# WRITTEN TASK
Reproduce every line of text in the records below verbatim, leaving the pictures out of your answer.

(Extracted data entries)
────────────────────
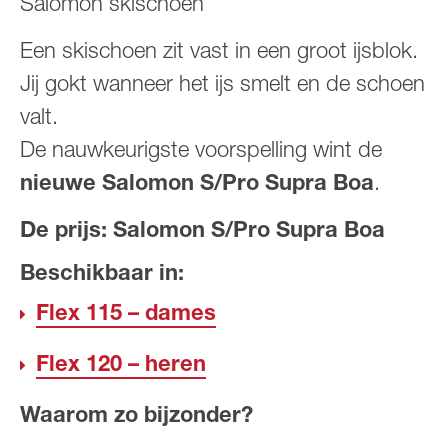
Salomon skischoen
Een skischoen zit vast in een groot ijsblok.
Jij gokt wanneer het ijs smelt en de schoen
valt.
De nauwkeurigste voorspelling wint de
nieuwe Salomon S/Pro Supra Boa
.
De prijs: Salomon S/Pro Supra Boa
Beschikbaar in:
Flex 115 – dames
Flex 120 – heren
Waarom zo bijzonder?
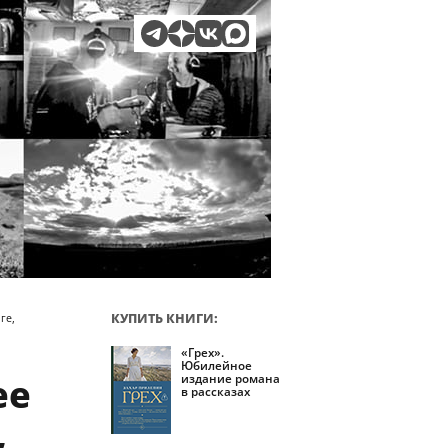
КУПИТЬ КНИГИ:
ге,
«Грех».
Юбилейное
ее
издание романа
в рассказах
,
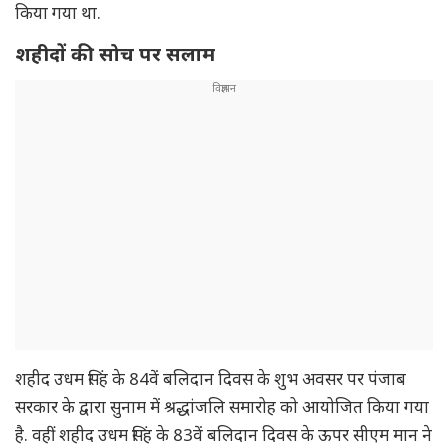
किया गया था.
शहीदों की सोच पर सलाम
शहीद उधम सिंह के 84वें बलिदान दिवस के शुभ अवसर पर पंजाब
सरकार के द्वारा सुनाम में श्रद्धांजलि समारोह को आयोजित किया गया
है. वहीं शहीद उधम सिंह के 83वें बलिदान दिवस के ऊपर सीएम मान ने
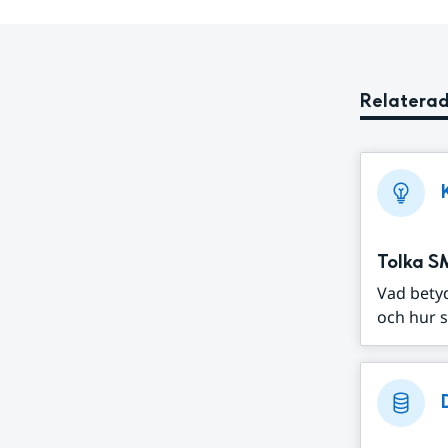
Relaterad
Tolka S
Vad bety
och hur s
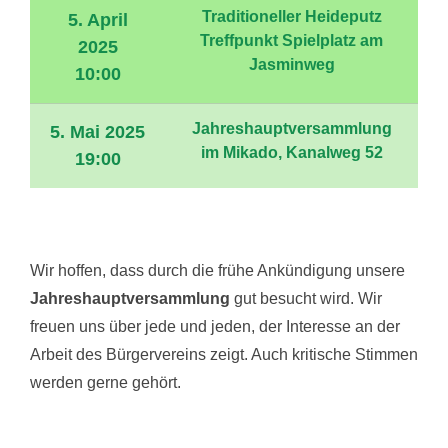
Traditioneller Heideputz
5. April
Treffpunkt Spielplatz am
2025
Jasminweg
10:00
Jahreshauptversammlung
5. Mai 2025
im Mikado, Kanalweg 52
19:00
Wir hoffen, dass durch die frühe Ankündigung unsere
Jahreshauptversammlung
gut besucht wird. Wir
freuen uns über jede und jeden, der Interesse an der
Arbeit des Bürgervereins zeigt. Auch kritische Stimmen
werden gerne gehört.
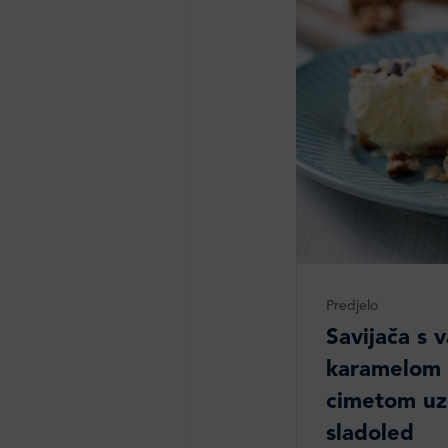
Predjelo
Savijača s v
karamelom 
cimetom uz 
sladoled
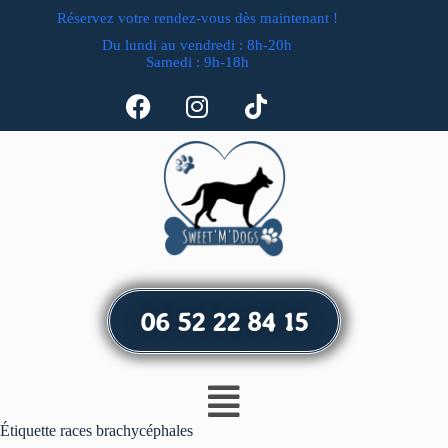
Réservez votre rendez-vous dès maintenant !
Du lundi au vendredi : 8h-20h
Samedi : 9h-18h
06 52 22 84 15
Étiquette
races brachycéphales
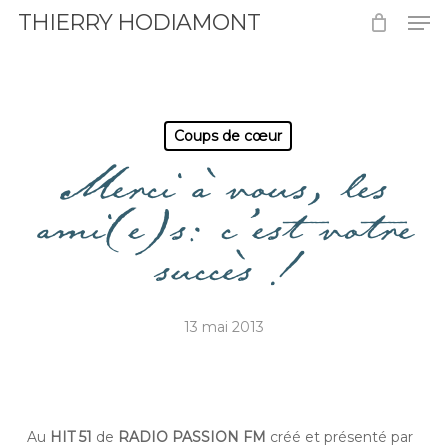
Men
Skip
THIERRY HODIAMONT
to
Close
main
Menu
content
Coups de cœur
Merci à vous, les
ami(e)s: c’est votre
succès !
13 mai 2013
Au
HIT 51
de
RADIO PASSION FM
créé et présenté par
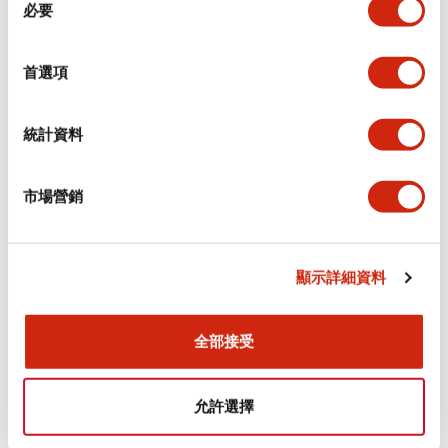
環境規範
必要
意
選
功能規格
擇
首選項
機械規格
統計資料
安裝和安裝規範
市場營銷
顯示詳細資料
文件和檔案
全部接受
型錄和宣傳手冊
認證與標準
允許選擇
Flush Silhouette LW系列 控制元件 (英文版)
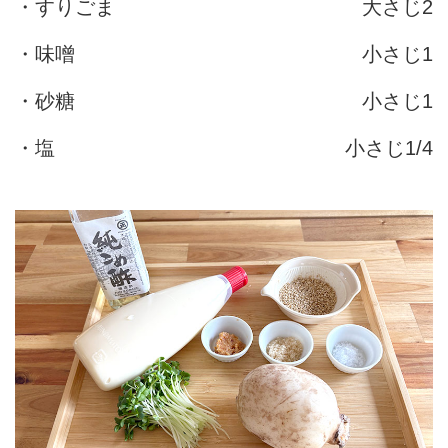
・すりごま
大さじ2
・味噌
小さじ1
・砂糖
小さじ1
・塩
小さじ1/4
────────────────────
# OUTPUT OF THE TASK
Salomon skischoen
Een skischoen zit vast in een groot ijsblok.
Jij gokt wanneer het ijs smelt en de schoen
valt.
De nauwkeurigste voorspelling wint de
nieuwe Salomon S/Pro Supra Boa
.
De prijs: Salomon S/Pro Supra Boa
Beschikbaar in:
Flex 115 – dames
Flex 120 – heren
Waarom zo bijzonder?
КУПИТЬ КНИГИ:
ге,
«Грех».
Юбилейное
ее
издание романа
в рассказах
,
किया गया था.
शहीदों की सोच पर सलाम
शहीद उधम सिंह के 84वें बलिदान दिवस के शुभ अवसर पर पंजाब
सरकार के द्वारा सुनाम में श्रद्धांजलि समारोह को आयोजित किया गया
है. वहीं शहीद उधम सिंह के 83वें बलिदान दिवस के ऊपर सीएम मान ने
Relaterad
Tolka S
Vad bety
och hur s
Traditioneller Heideputz
5. April
Treffpunkt Spielplatz am
2025
Jasminweg
10:00
Jahreshauptversammlung
5. Mai 2025
im Mikado, Kanalweg 52
19:00
Wir hoffen, dass durch die frühe Ankündigung unsere
Jahreshauptversammlung
gut besucht wird. Wir
freuen uns über jede und jeden, der Interesse an der
Arbeit des Bürgervereins zeigt. Auch kritische Stimmen
werden gerne gehört.
Predjelo
Savijača s v
karamelom 
cimetom uz 
sladoled
Réservez votre rendez-vous dès maintenant !
Du lundi au vendredi : 8h-20h
Samedi : 9h-18h
06 52 22 84 15
Étiquette
races brachycéphales
Men
Skip
THIERRY HODIAMONT
to
Close
main
Menu
content
Coups de cœur
Merci à vous, les
ami(e)s: c’est votre
succès !
13 mai 2013
Au
HIT 51
de
RADIO PASSION FM
créé et présenté par
環境規範
必要
意
選
功能規格
擇
首選項
機械規格
統計資料
安裝和安裝規範
市場營銷
顯示詳細資料
文件和檔案
全部接受
型錄和宣傳手冊
認證與標準
允許選擇
Flush Silhouette LW系列 控制元件 (英文版)
・すりごま
大さじ2
・味噌
小さじ1
・砂糖
小さじ1
・塩
小さじ1/4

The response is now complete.